- To do -
Within the listing below, tally the lines where the word "that" appears, and answer with nothing but the tally.

- Material provided -
'''

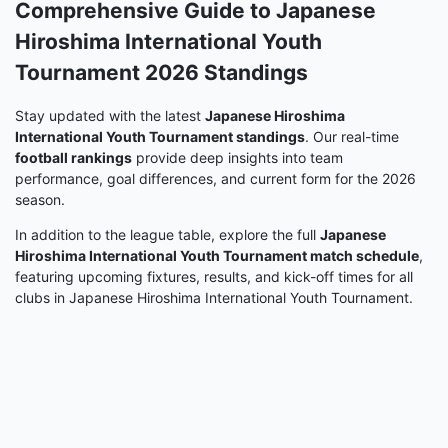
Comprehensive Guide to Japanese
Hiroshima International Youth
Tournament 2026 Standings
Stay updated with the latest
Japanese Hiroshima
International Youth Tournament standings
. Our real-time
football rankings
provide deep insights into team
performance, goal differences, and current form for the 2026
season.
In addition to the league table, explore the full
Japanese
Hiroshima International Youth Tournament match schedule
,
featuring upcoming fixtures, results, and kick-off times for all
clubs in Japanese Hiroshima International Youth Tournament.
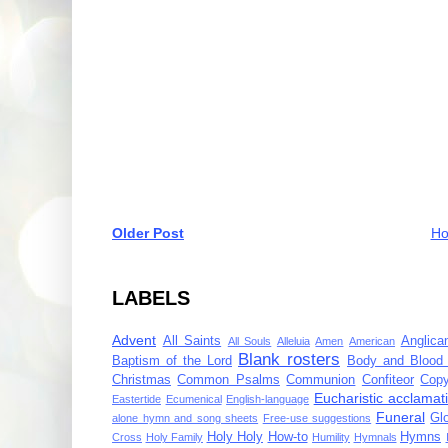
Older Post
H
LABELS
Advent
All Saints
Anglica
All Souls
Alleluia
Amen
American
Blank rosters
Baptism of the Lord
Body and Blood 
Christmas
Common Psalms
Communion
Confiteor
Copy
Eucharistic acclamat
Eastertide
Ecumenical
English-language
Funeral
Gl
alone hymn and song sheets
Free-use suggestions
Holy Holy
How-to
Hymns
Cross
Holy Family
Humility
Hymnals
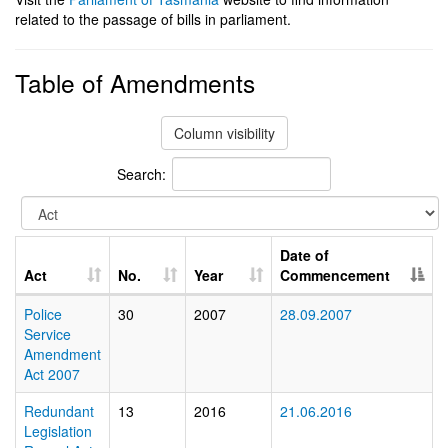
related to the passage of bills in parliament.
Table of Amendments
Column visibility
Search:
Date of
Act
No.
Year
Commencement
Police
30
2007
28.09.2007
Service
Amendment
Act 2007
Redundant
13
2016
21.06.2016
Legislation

'''
'''

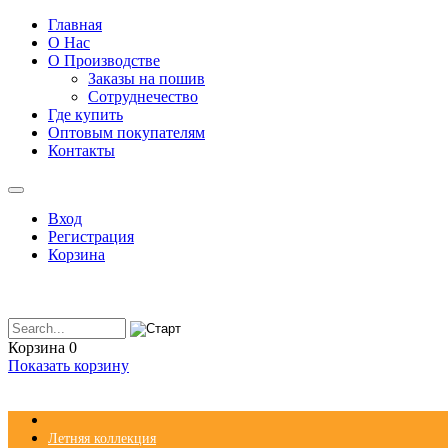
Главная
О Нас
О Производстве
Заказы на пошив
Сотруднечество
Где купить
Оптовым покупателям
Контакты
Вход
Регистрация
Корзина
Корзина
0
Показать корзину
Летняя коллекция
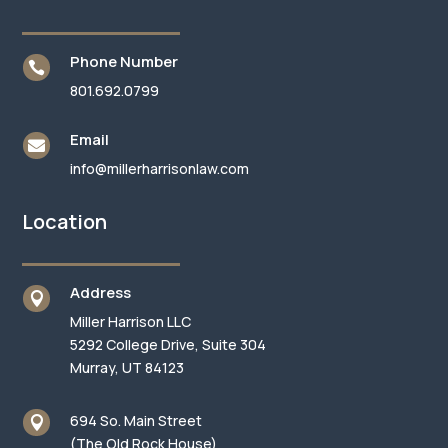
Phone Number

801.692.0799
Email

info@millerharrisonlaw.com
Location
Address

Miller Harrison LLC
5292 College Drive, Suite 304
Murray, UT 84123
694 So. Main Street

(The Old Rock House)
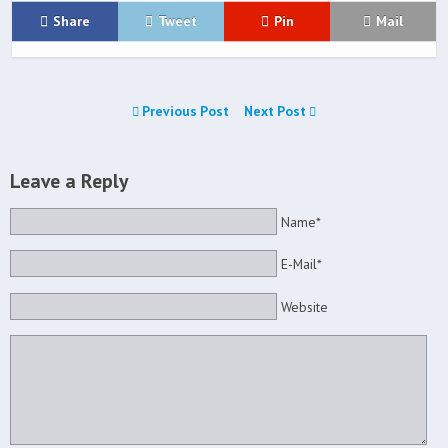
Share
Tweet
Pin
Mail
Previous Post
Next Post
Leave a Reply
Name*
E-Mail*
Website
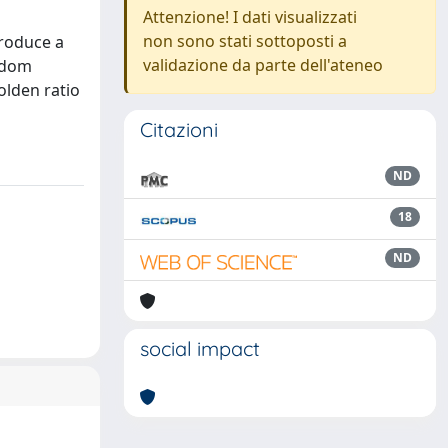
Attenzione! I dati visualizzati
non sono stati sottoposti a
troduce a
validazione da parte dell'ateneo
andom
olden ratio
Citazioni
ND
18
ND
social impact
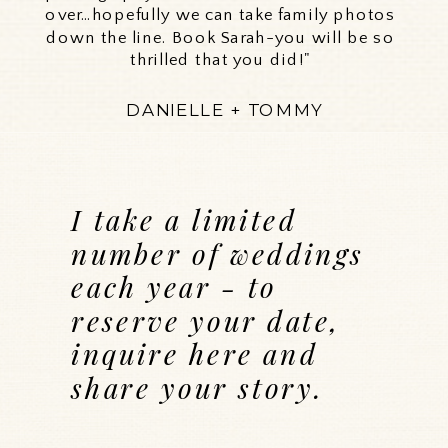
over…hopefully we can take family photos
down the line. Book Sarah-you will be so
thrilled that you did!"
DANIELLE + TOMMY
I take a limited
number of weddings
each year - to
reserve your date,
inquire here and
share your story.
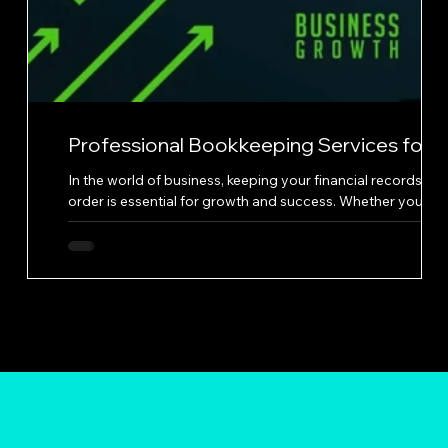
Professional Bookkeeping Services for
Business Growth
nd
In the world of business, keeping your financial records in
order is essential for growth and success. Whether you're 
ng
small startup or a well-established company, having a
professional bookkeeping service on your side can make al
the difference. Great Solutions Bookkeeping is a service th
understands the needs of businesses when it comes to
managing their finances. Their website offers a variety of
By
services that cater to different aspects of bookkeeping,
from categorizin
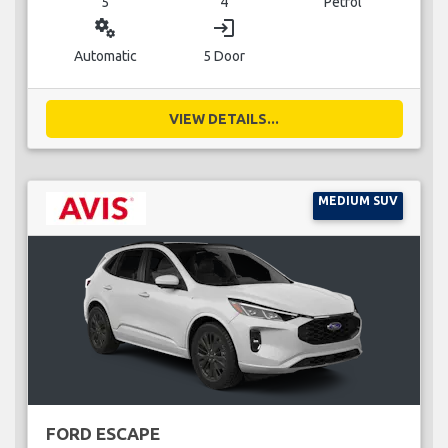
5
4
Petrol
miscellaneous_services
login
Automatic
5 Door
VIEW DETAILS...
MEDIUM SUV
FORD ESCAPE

'''

- Your solution -
2